**Recorded data**
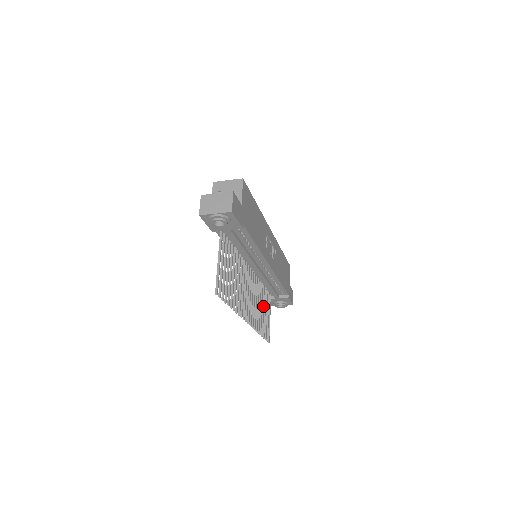
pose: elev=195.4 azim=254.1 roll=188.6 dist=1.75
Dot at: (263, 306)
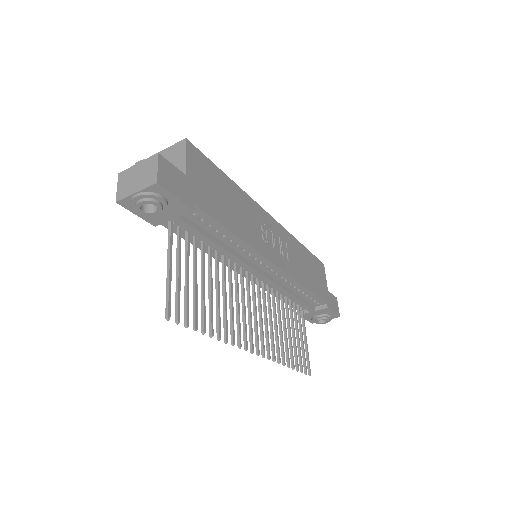
Dot at: (288, 325)
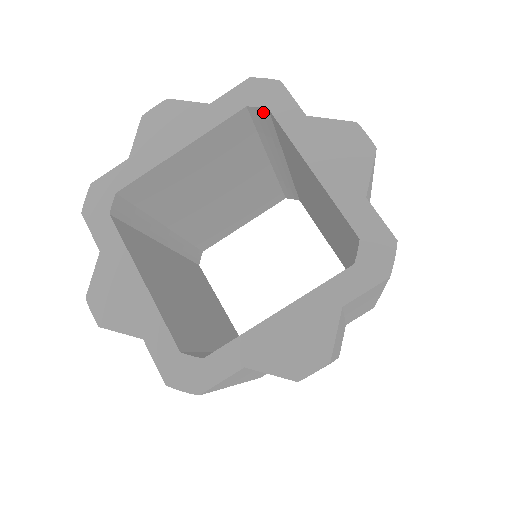
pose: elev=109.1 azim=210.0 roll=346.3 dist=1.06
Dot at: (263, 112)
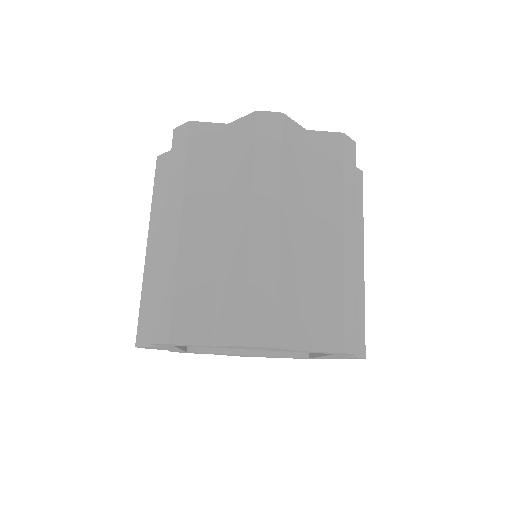
Dot at: occluded
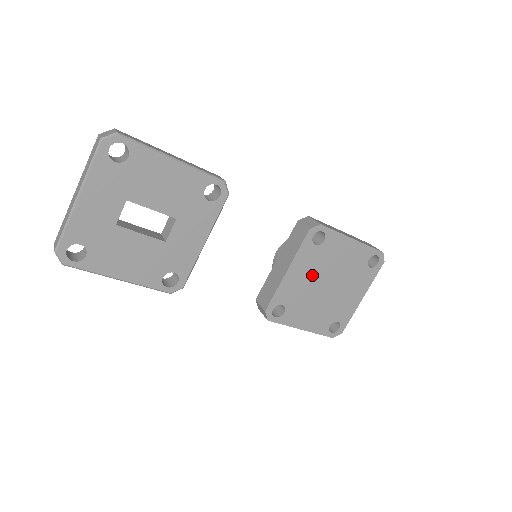
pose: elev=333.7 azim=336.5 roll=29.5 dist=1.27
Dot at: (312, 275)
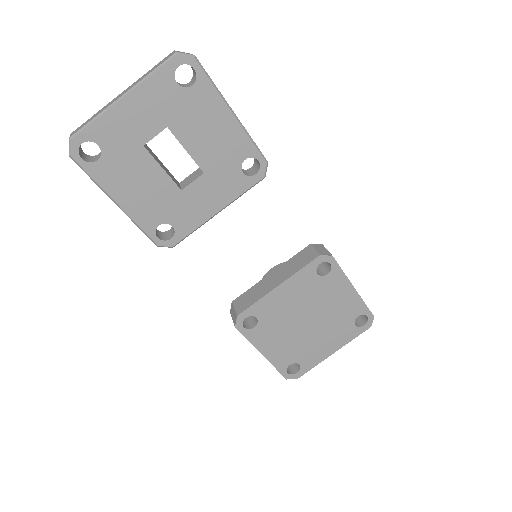
Dot at: (299, 303)
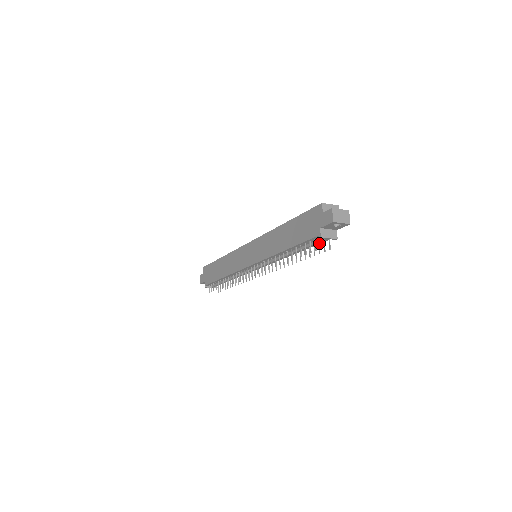
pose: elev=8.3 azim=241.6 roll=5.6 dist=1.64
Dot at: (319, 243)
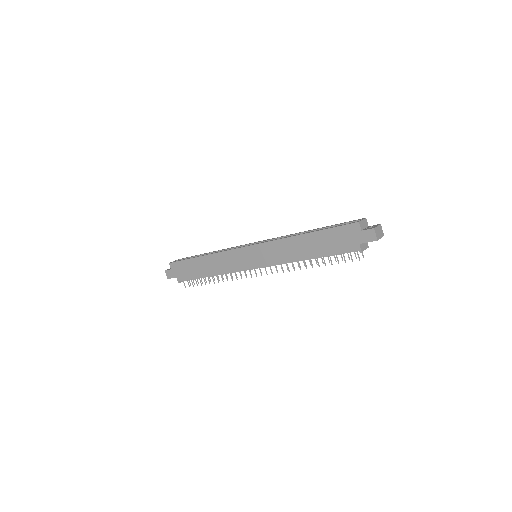
Dot at: occluded
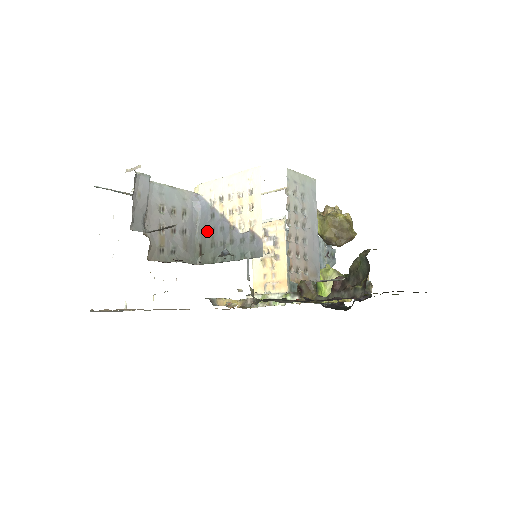
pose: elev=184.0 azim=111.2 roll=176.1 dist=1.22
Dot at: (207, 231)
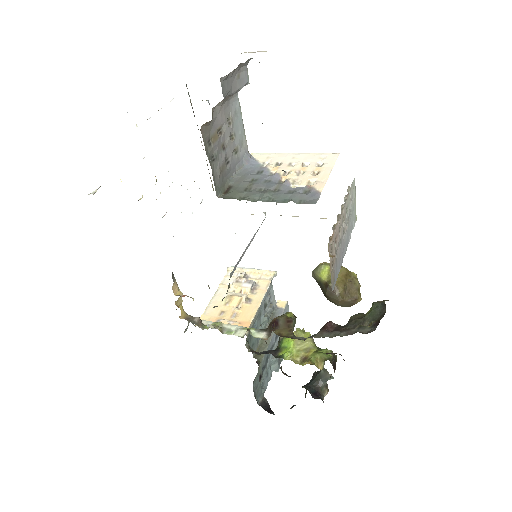
Dot at: (247, 179)
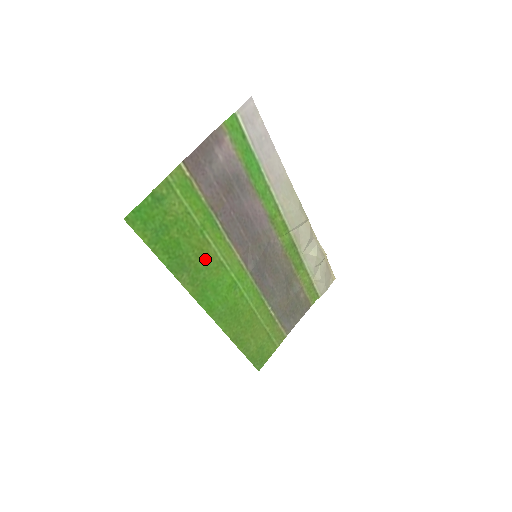
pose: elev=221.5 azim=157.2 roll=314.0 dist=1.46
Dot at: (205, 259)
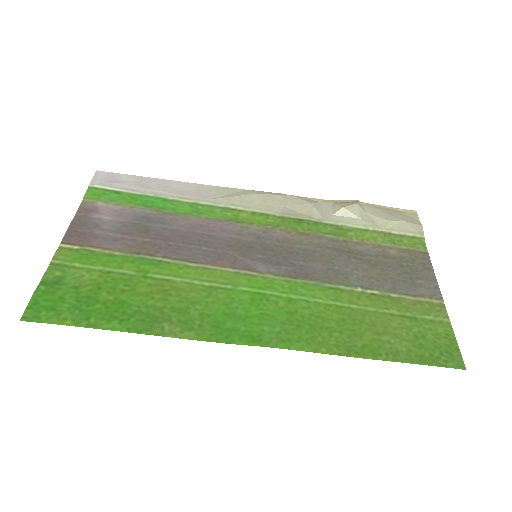
Dot at: (180, 297)
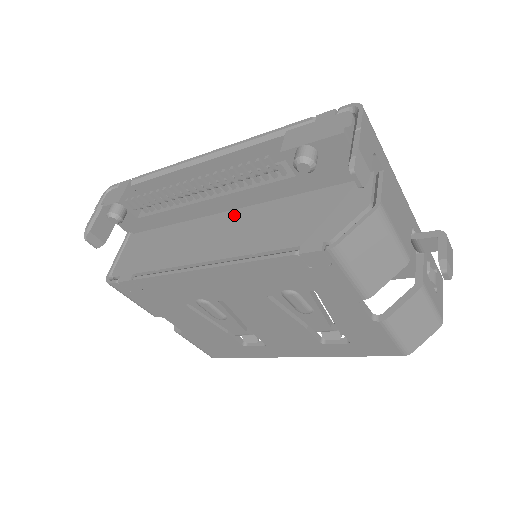
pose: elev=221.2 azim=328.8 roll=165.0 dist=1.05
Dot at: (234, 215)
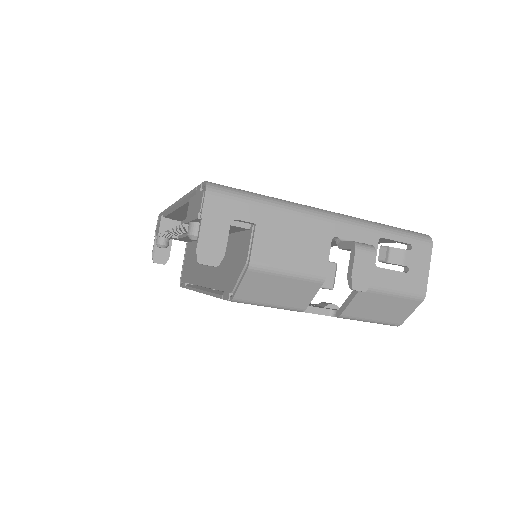
Dot at: occluded
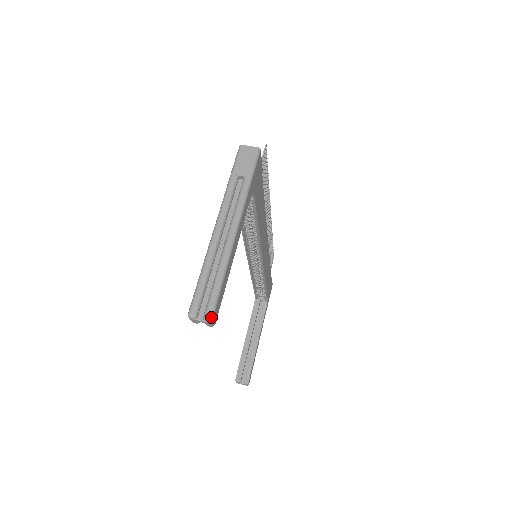
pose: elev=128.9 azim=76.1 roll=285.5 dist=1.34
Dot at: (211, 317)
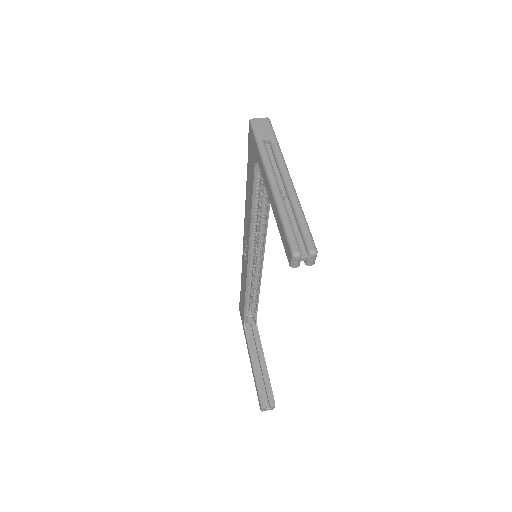
Dot at: (316, 249)
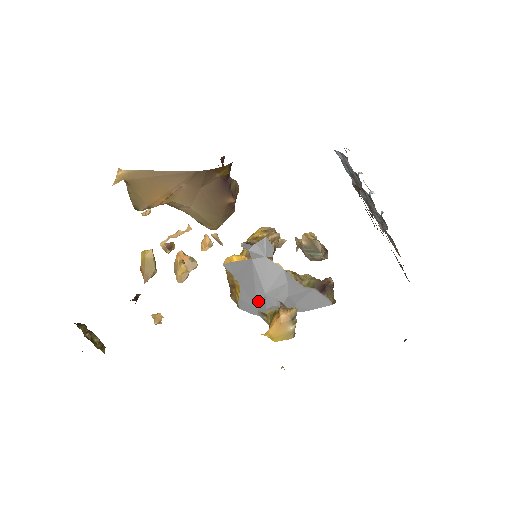
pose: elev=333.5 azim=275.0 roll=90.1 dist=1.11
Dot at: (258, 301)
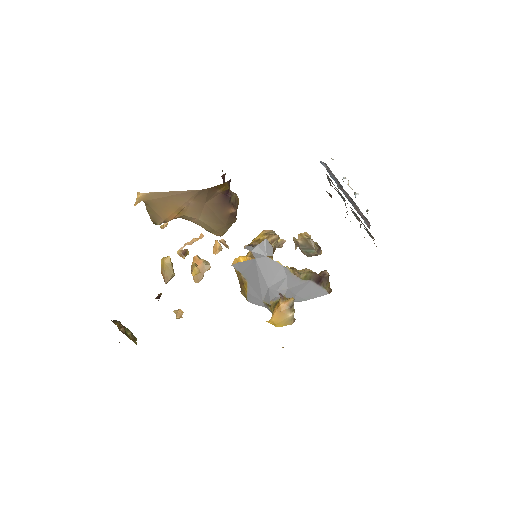
Dot at: (263, 294)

**YOUR GOAL**
Reproduce all of the material above line for line, without changing anything. Leave the pictures out.

**EXPECTED ANSWER**
pose: elev=195.4 azim=254.1 roll=188.6 dist=1.75
Dot at: (263, 306)
Dot at: (288, 325)
pose: elev=109.1 azim=210.0 roll=346.3 dist=1.06
Dot at: (263, 112)
Dot at: occluded
pose: elev=333.7 azim=336.5 roll=29.5 dist=1.27
Dot at: (312, 275)
Dot at: (299, 303)
pose: elev=8.3 azim=241.6 roll=5.6 dist=1.64
Dot at: (319, 243)
Dot at: occluded
pose: elev=184.0 azim=111.2 roll=176.1 dist=1.22
Dot at: (207, 231)
Dot at: (247, 179)
pose: elev=221.5 azim=157.2 roll=314.0 dist=1.46
Dot at: (205, 259)
Dot at: (180, 297)
pose: elev=221.2 azim=328.8 roll=165.0 dist=1.05
Dot at: (234, 215)
Dot at: occluded
pose: elev=128.9 azim=76.1 roll=285.5 dist=1.34
Dot at: (211, 317)
Dot at: (316, 249)
pose: elev=333.5 azim=275.0 roll=90.1 dist=1.11
Dot at: (258, 301)
Dot at: (263, 294)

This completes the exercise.